■ Предложенный отрывок
═══
В «Ивановом детстве» природа предстает перед нами тремя своими ликами. Во-первых, это полные растений и животных идиллические пейзажи сновидений-воспоминаний о мирной жизни до войны, которые снимались в Крыму и в павильоне на «Мосфильме». Во-вторых, это болотистый лес, где проходит линия фронта, около Канева на Украине. В-третьих, это березовая роща близ полевого госпиталя, в котором служит Маша (Валентина Малявина); этот эпизод снимался на Николиной Горе в Подмосковье. Пролог связывает первые два типа пейзажа: сначала мы видим Ивана в залитом солнцем лесу. И Иван, и камера находятся в движении, что создает ощущение головокружительной дезориентации. Зрителю сперва кажется, что камера снимает с точки зрения Ивана, пока он бежит вниз по склону, но потом внезапно она резко взлетает вверх, отделяясь от тела Ивана, то ли в полете фантазии, то ли в предвосхищении смерти. Потом мы видим Ивана на фоне земли и вязи корней (этот кадр повторяется почти дословно в «Андрее Рублёве», в эпизоде «Феофан Грек»), но камера резко поворачивается вверх, чтобы крупным планом показать встревоженную мать, и в следующем кадре Иван просыпается уже совсем в другом месте. Если в предыдущих кадрах все четыре стихии находились в живительной гармонии, то здесь они вступают в бой: заполняет воздух, и вода заливает землю. Как и в первом кадре картины, здесь сразу обнаруживается складка во времени: когда Иван выбирается из укрытия, он выходит из кадра влево, но через несколько секунд снова входит в кадр на невозможном отдалении от камеры. Теперь мы видим Ивана не укорененным в землю, а на фоне зловещего неба: подобно сталинской высотке в «Катке и скрипке», мельница не может стать пристанищем для Ивана.
Иван на фоне земли. Кадр из фильма «Иваново детство» (1962), режиссер Андрей Тарковский
Фома на фоне земли. Кадр из фильма «Андрей Рублёв»
═══
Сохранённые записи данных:
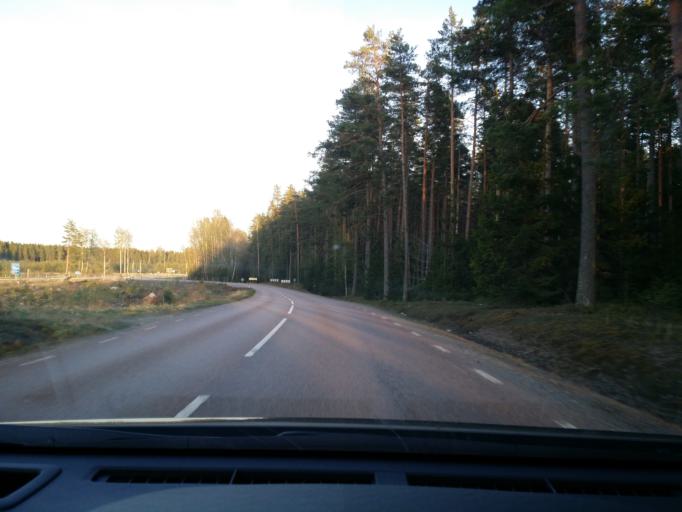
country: SE
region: Vaestmanland
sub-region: Sala Kommun
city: Sala
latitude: 59.8028
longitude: 16.5542
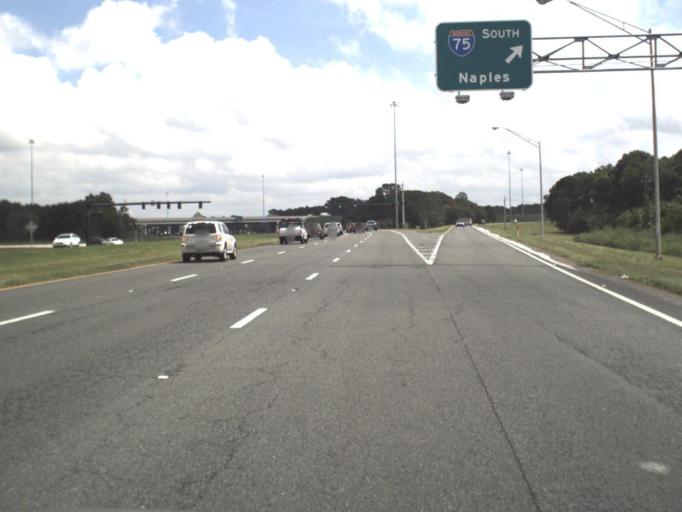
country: US
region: Florida
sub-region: Manatee County
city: Ellenton
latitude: 27.4915
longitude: -82.4768
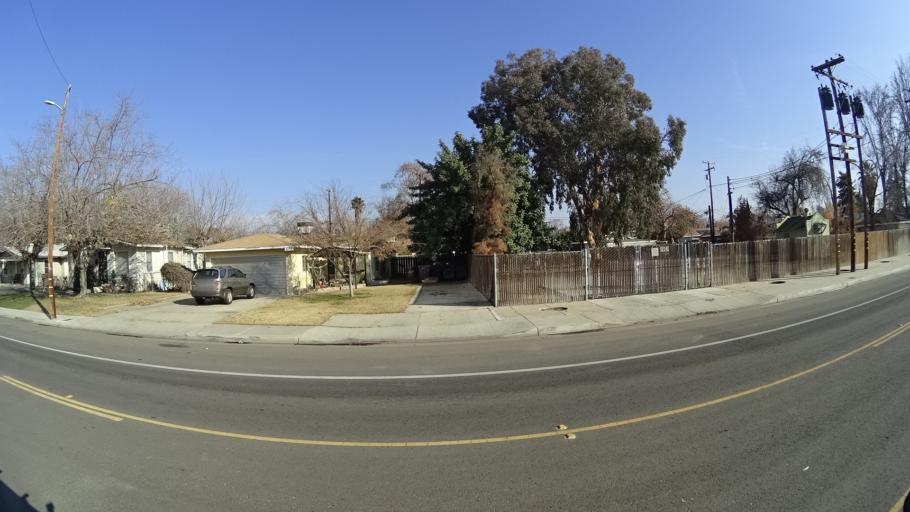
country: US
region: California
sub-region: Kern County
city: Bakersfield
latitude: 35.3589
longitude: -119.0295
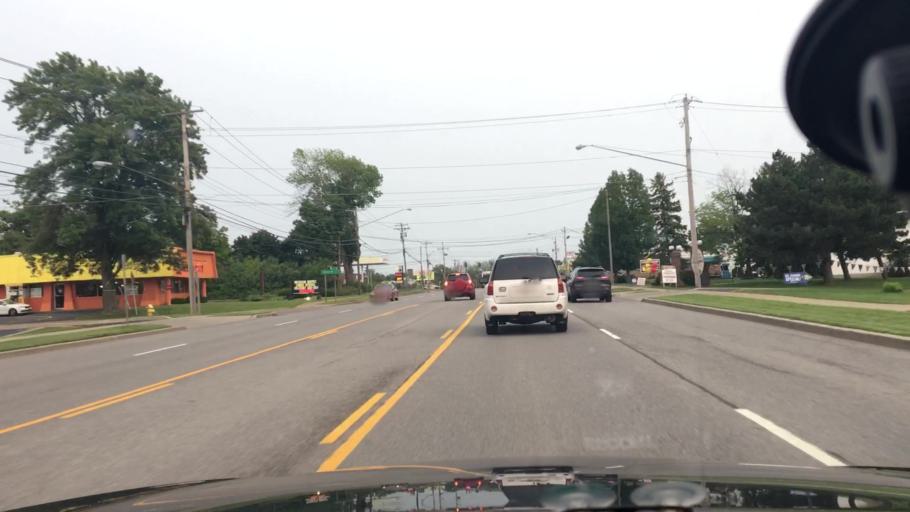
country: US
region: New York
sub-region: Erie County
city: Hamburg
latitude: 42.7356
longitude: -78.8407
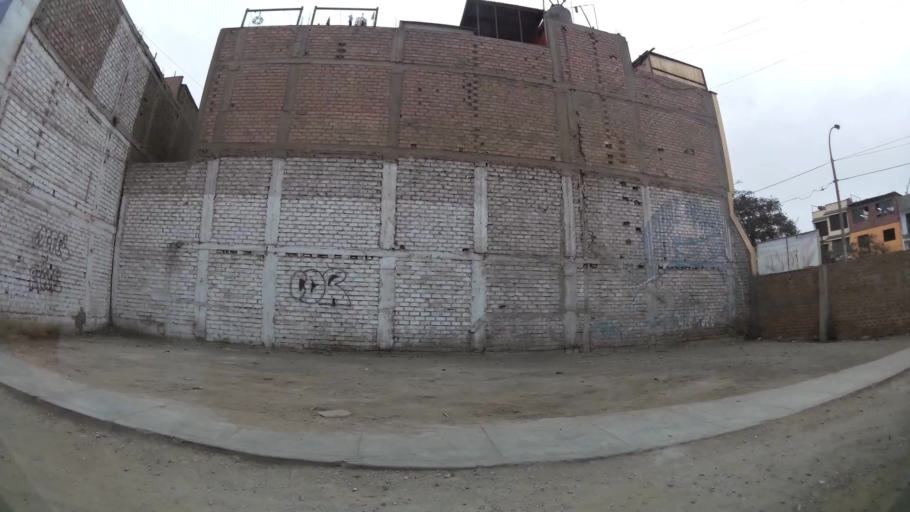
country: PE
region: Lima
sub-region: Lima
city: Independencia
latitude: -11.9607
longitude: -77.0607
═══
■ Задание
Переведите на английский язык это предложение из отрывка об «Ивановом детстве»: «Во-вторых, это болотистый лес, где проходит линия фронта, около Канева на Украине.» Строки здесь никакой роли не играют.

■ Решение задания
Second, it is the marshy forest where the front line runs, near Kaniv in Ukraine.